--- SUPPLIED INFORMATION Enclosed Below ---

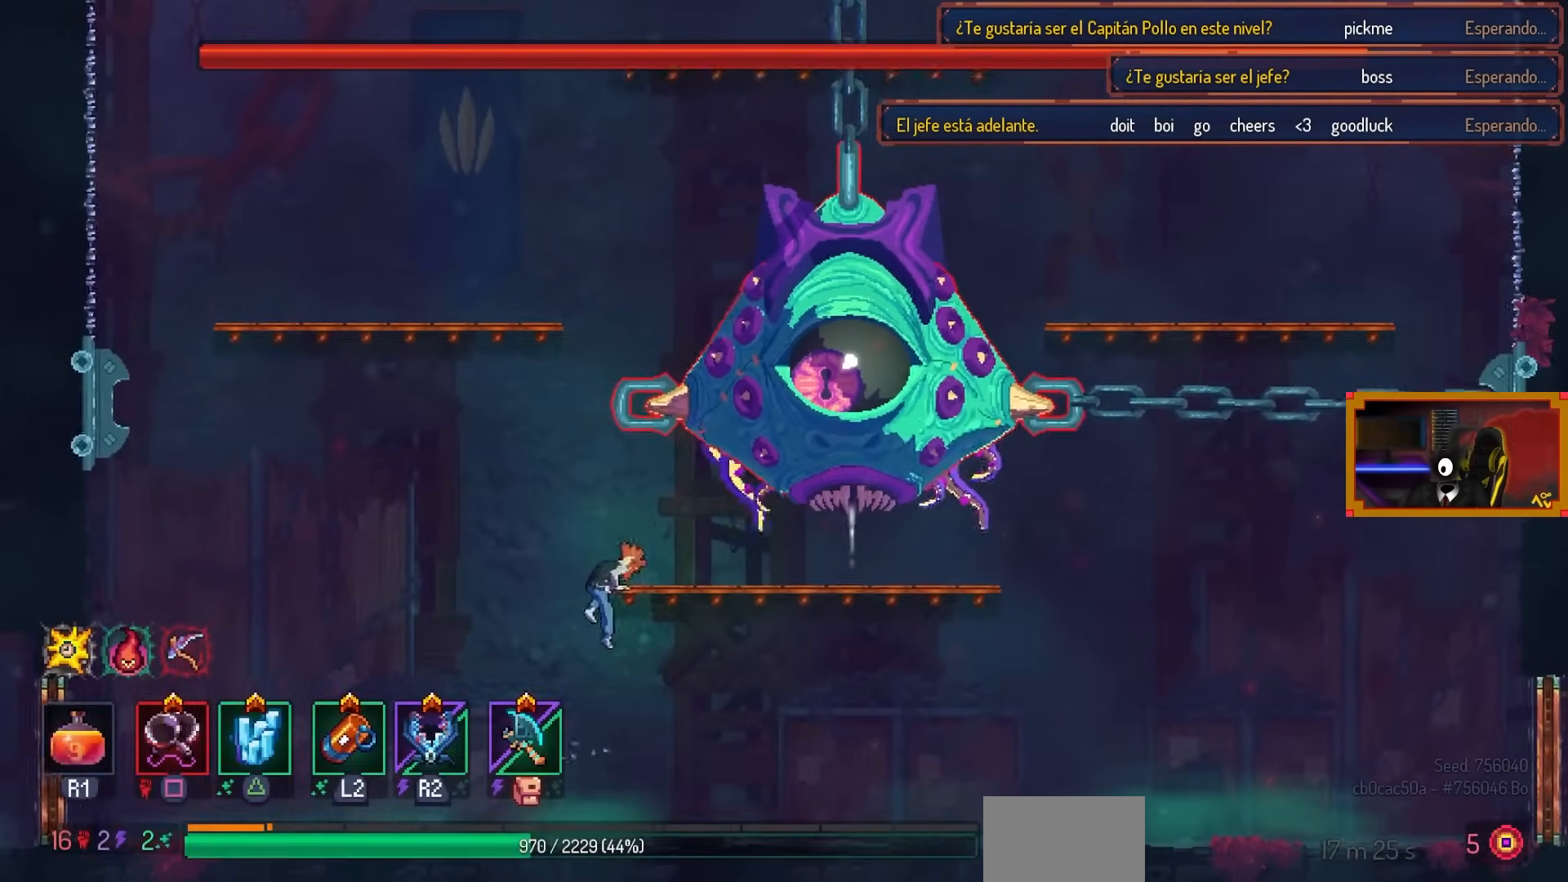
{"buttons": ["DPAD_LEFT"], "left_stick": "center", "right_stick": "center", "events": [[500, "DPAD_LEFT", "down"]]}
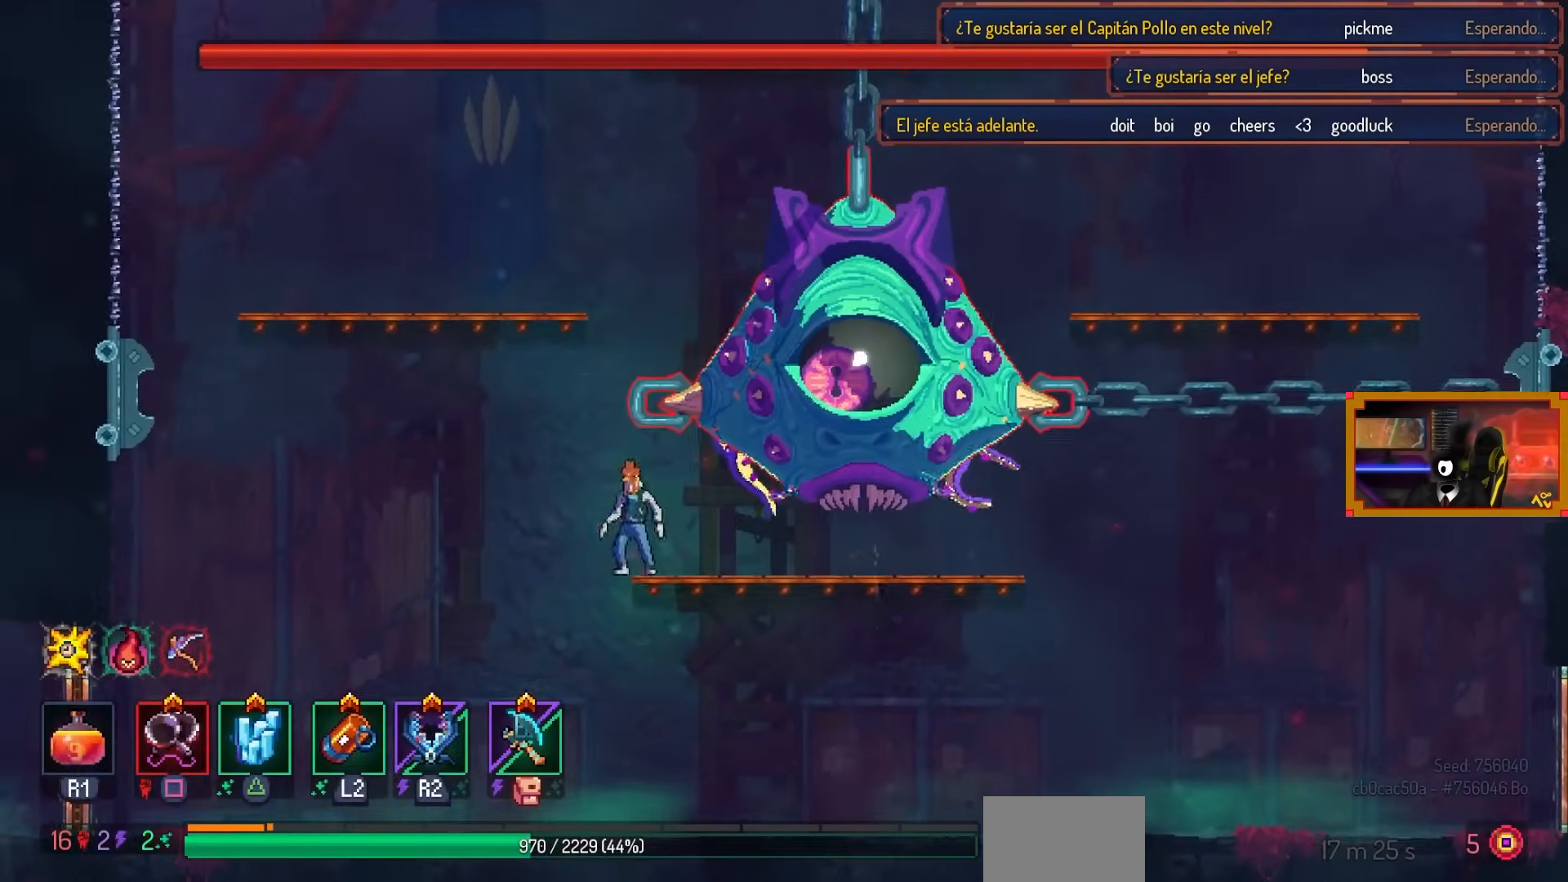
{"buttons": ["DPAD_LEFT"], "left_stick": "center", "right_stick": "center", "events": [[50, "CROSS", "down"], [117, "CROSS", "up"], [350, "CROSS", "down"], [417, "CROSS", "up"]]}
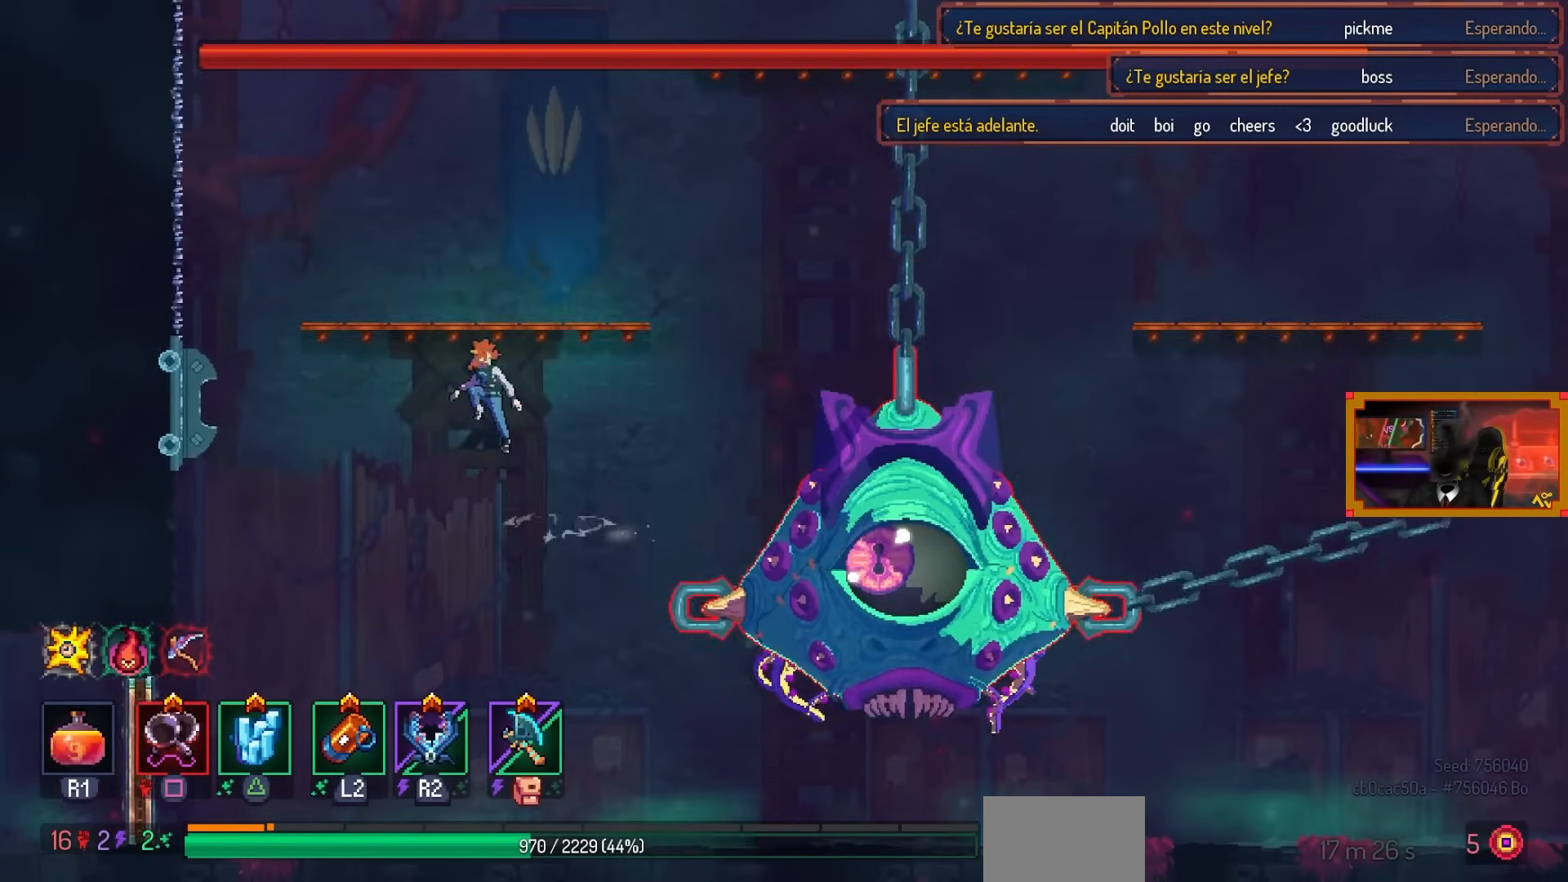
{"buttons": [], "left_stick": "center", "right_stick": "center", "events": [[467, "DPAD_LEFT", "up"]]}
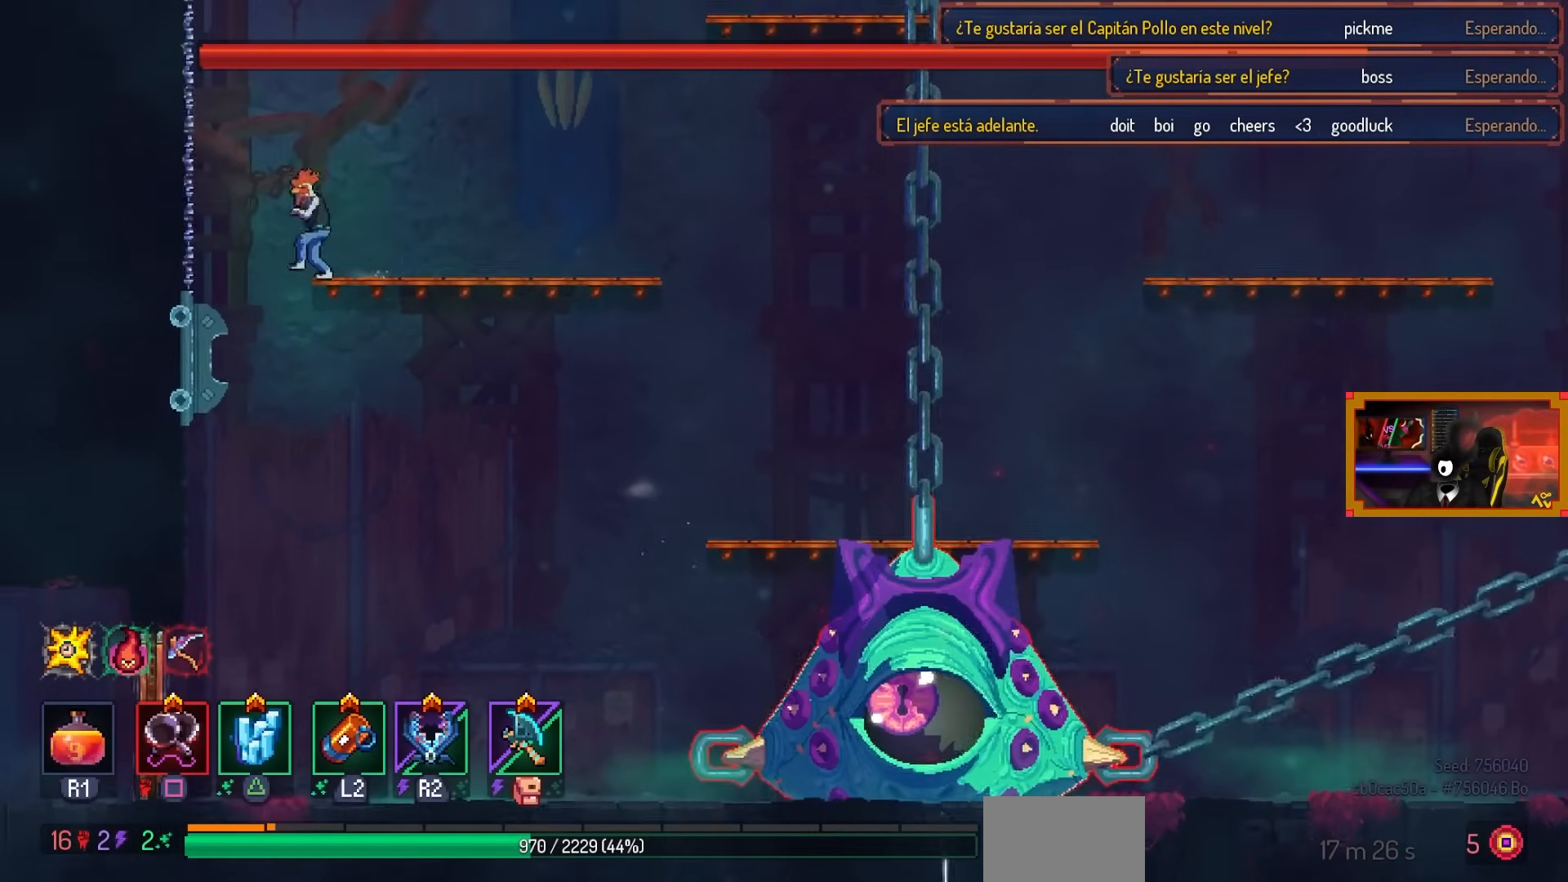
{"buttons": ["DPAD_LEFT"], "left_stick": "center", "right_stick": "center", "events": [[17, "DPAD_RIGHT", "down"], [150, "R2", "down"], [233, "DPAD_RIGHT", "up"], [317, "R2", "up"], [417, "DPAD_LEFT", "down"]]}
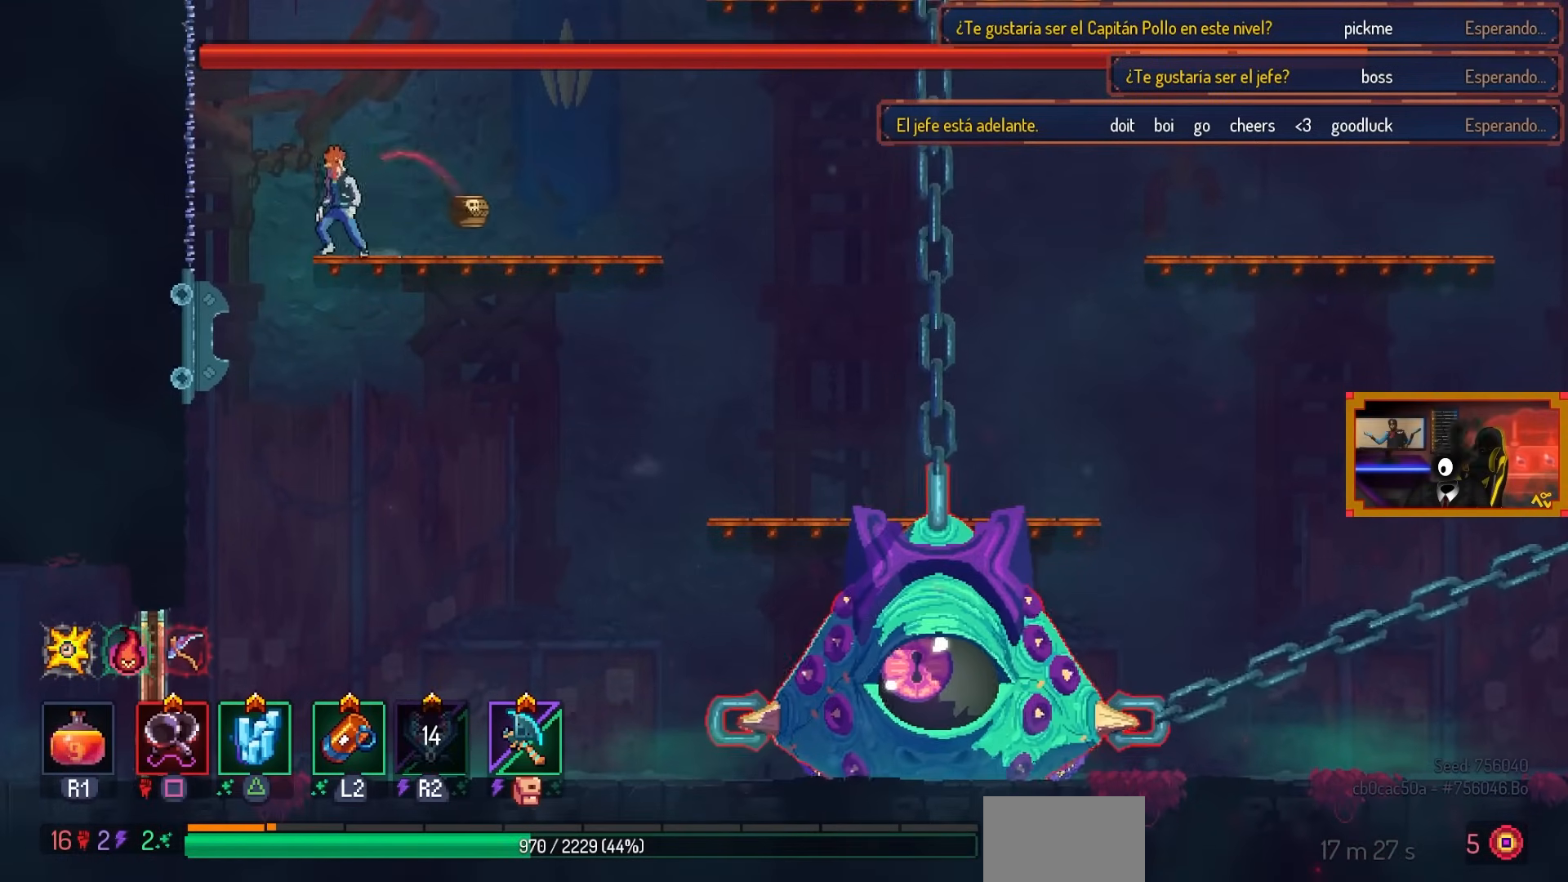
{"buttons": [], "left_stick": "center", "right_stick": "center", "events": [[67, "DPAD_LEFT", "up"], [183, "DPAD_RIGHT", "down"], [250, "DPAD_RIGHT", "up"]]}
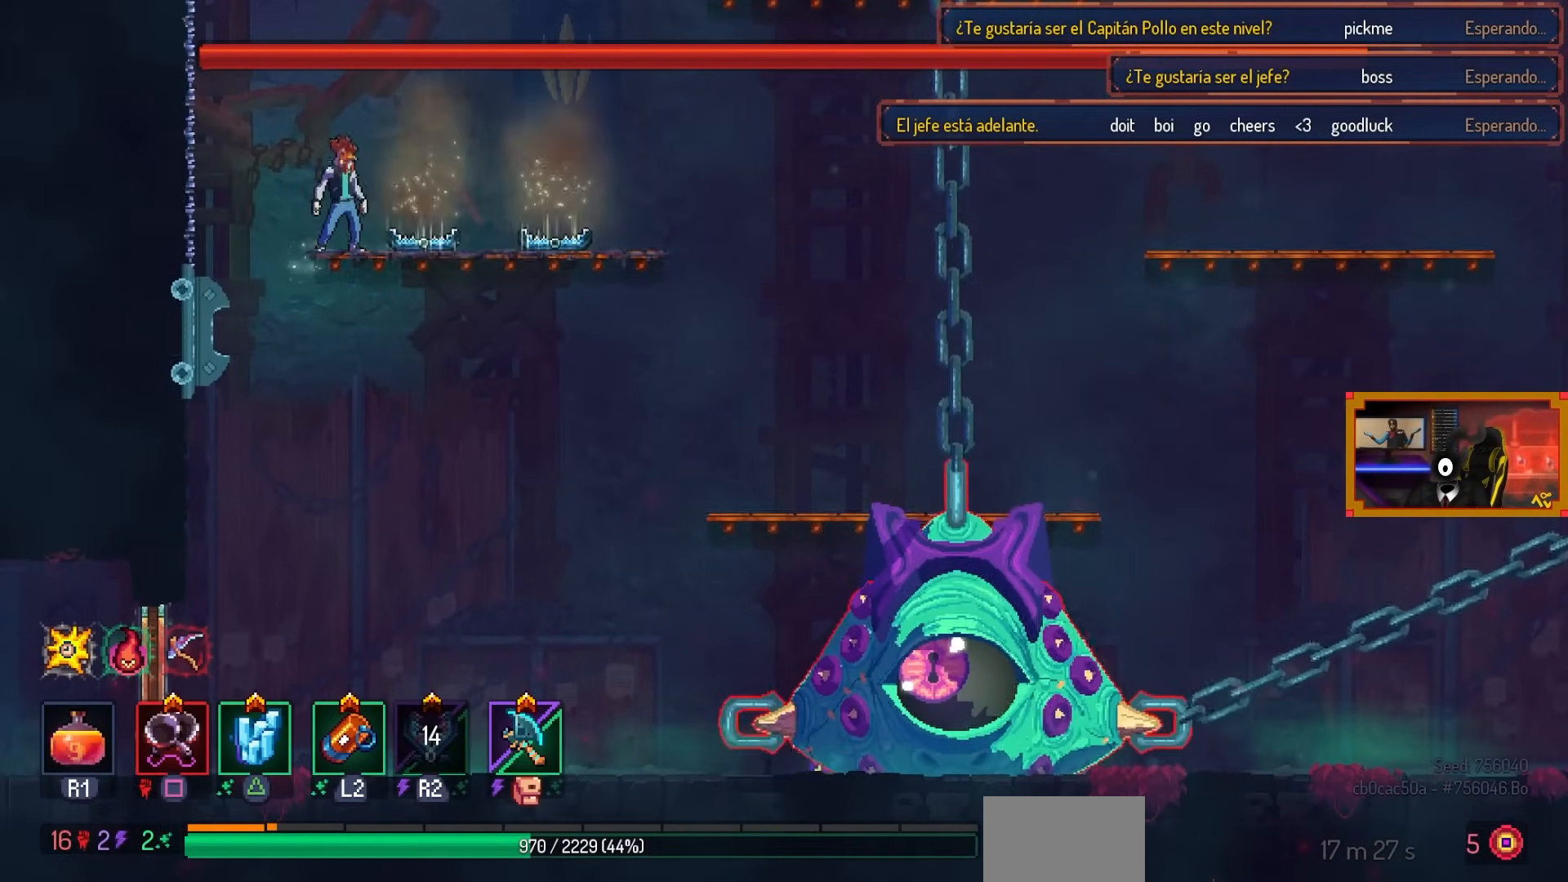
{"buttons": [], "left_stick": "center", "right_stick": "center", "events": [[33, "DPAD_LEFT", "down"], [83, "DPAD_LEFT", "up"], [150, "DPAD_DOWN", "down"], [500, "DPAD_DOWN", "up"]]}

--- End of Enclosed SUPPLIED INFORMATION ---

--- EXERCISE PROMPT ---
Copy the listing exactly but drop its images.

--- ANSWER TO THE EXERCISE ---
{"buttons": ["DPAD_LEFT"], "left_stick": "center", "right_stick": "center", "events": [[500, "DPAD_LEFT", "down"]]}
{"buttons": ["DPAD_LEFT"], "left_stick": "center", "right_stick": "center", "events": [[50, "CROSS", "down"], [117, "CROSS", "up"], [350, "CROSS", "down"], [417, "CROSS", "up"]]}
{"buttons": [], "left_stick": "center", "right_stick": "center", "events": [[467, "DPAD_LEFT", "up"]]}
{"buttons": ["DPAD_LEFT"], "left_stick": "center", "right_stick": "center", "events": [[17, "DPAD_RIGHT", "down"], [150, "R2", "down"], [233, "DPAD_RIGHT", "up"], [317, "R2", "up"], [417, "DPAD_LEFT", "down"]]}
{"buttons": [], "left_stick": "center", "right_stick": "center", "events": [[67, "DPAD_LEFT", "up"], [183, "DPAD_RIGHT", "down"], [250, "DPAD_RIGHT", "up"]]}
{"buttons": [], "left_stick": "center", "right_stick": "center", "events": [[33, "DPAD_LEFT", "down"], [83, "DPAD_LEFT", "up"], [150, "DPAD_DOWN", "down"], [500, "DPAD_DOWN", "up"]]}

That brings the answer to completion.